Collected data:
┌──

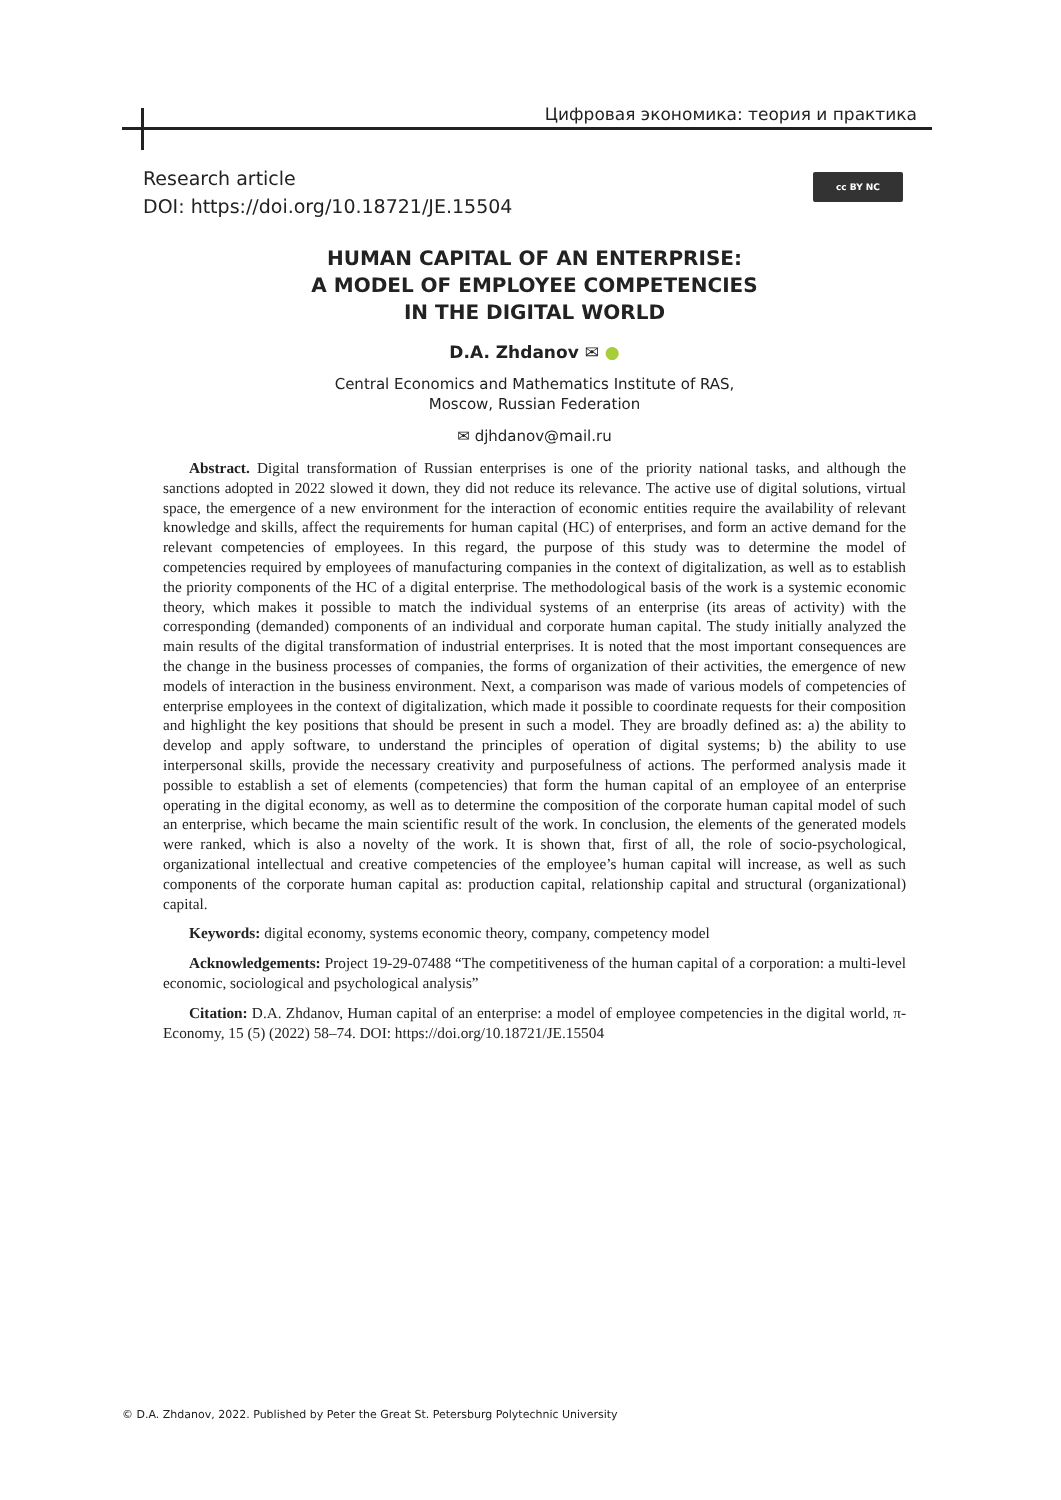Цифровая экономика: теория и практика
Research article
DOI: https://doi.org/10.18721/JE.15504
cc BY NC
HUMAN CAPITAL OF AN ENTERPRISE:
A MODEL OF EMPLOYEE COMPETENCIES
IN THE DIGITAL WORLD
D.A. Zhdanov ✉ ●
Central Economics and Mathematics Institute of RAS,
Moscow, Russian Federation
✉ djhdanov@mail.ru
Abstract. Digital transformation of Russian enterprises is one of the priority national tasks, and although the sanctions adopted in 2022 slowed it down, they did not reduce its relevance. The active use of digital solutions, virtual space, the emergence of a new environment for the interaction of economic entities require the availability of relevant knowledge and skills, affect the requirements for human capital (HC) of enterprises, and form an active demand for the relevant competencies of employees. In this regard, the purpose of this study was to determine the model of competencies required by employees of manufacturing companies in the context of digitalization, as well as to establish the priority components of the HC of a digital enterprise. The methodological basis of the work is a systemic economic theory, which makes it possible to match the individual systems of an enterprise (its areas of activity) with the corresponding (demanded) components of an individual and corporate human capital. The study initially analyzed the main results of the digital transformation of industrial enterprises. It is noted that the most important consequences are the change in the business processes of companies, the forms of organization of their activities, the emergence of new models of interaction in the business environment. Next, a comparison was made of various models of competencies of enterprise employees in the context of digitalization, which made it possible to coordinate requests for their composition and highlight the key positions that should be present in such a model. They are broadly defined as: a) the ability to develop and apply software, to understand the principles of operation of digital systems; b) the ability to use interpersonal skills, provide the necessary creativity and purposefulness of actions. The performed analysis made it possible to establish a set of elements (competencies) that form the human capital of an employee of an enterprise operating in the digital economy, as well as to determine the composition of the corporate human capital model of such an enterprise, which became the main scientific result of the work. In conclusion, the elements of the generated models were ranked, which is also a novelty of the work. It is shown that, first of all, the role of socio-psychological, organizational intellectual and creative competencies of the employee’s human capital will increase, as well as such components of the corporate human capital as: production capital, relationship capital and structural (organizational) capital.
Keywords: digital economy, systems economic theory, company, competency model
Acknowledgements: Project 19-29-07488 “The competitiveness of the human capital of a corporation: a multi-level economic, sociological and psychological analysis”
Citation: D.A. Zhdanov, Human capital of an enterprise: a model of employee competencies in the digital world, π-Economy, 15 (5) (2022) 58–74. DOI: https://doi.org/10.18721/JE.15504
© D.A. Zhdanov, 2022. Published by Peter the Great St. Petersburg Polytechnic University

└──

» WHAT YOU NEED TO DO:
Pick out and copy the lines of the entries that hold the string "Zhdanov".

» ANSWER TO THIS EXERCISE:
D.A. Zhdanov ✉ ●
Citation: D.A. Zhdanov, Human capital of an enterprise: a model of employee competencies in the digital world, π-Economy, 15 (5) (2022) 58–74. DOI: https://doi.org/10.18721/JE.15504
© D.A. Zhdanov, 2022. Published by Peter the Great St. Petersburg Polytechnic University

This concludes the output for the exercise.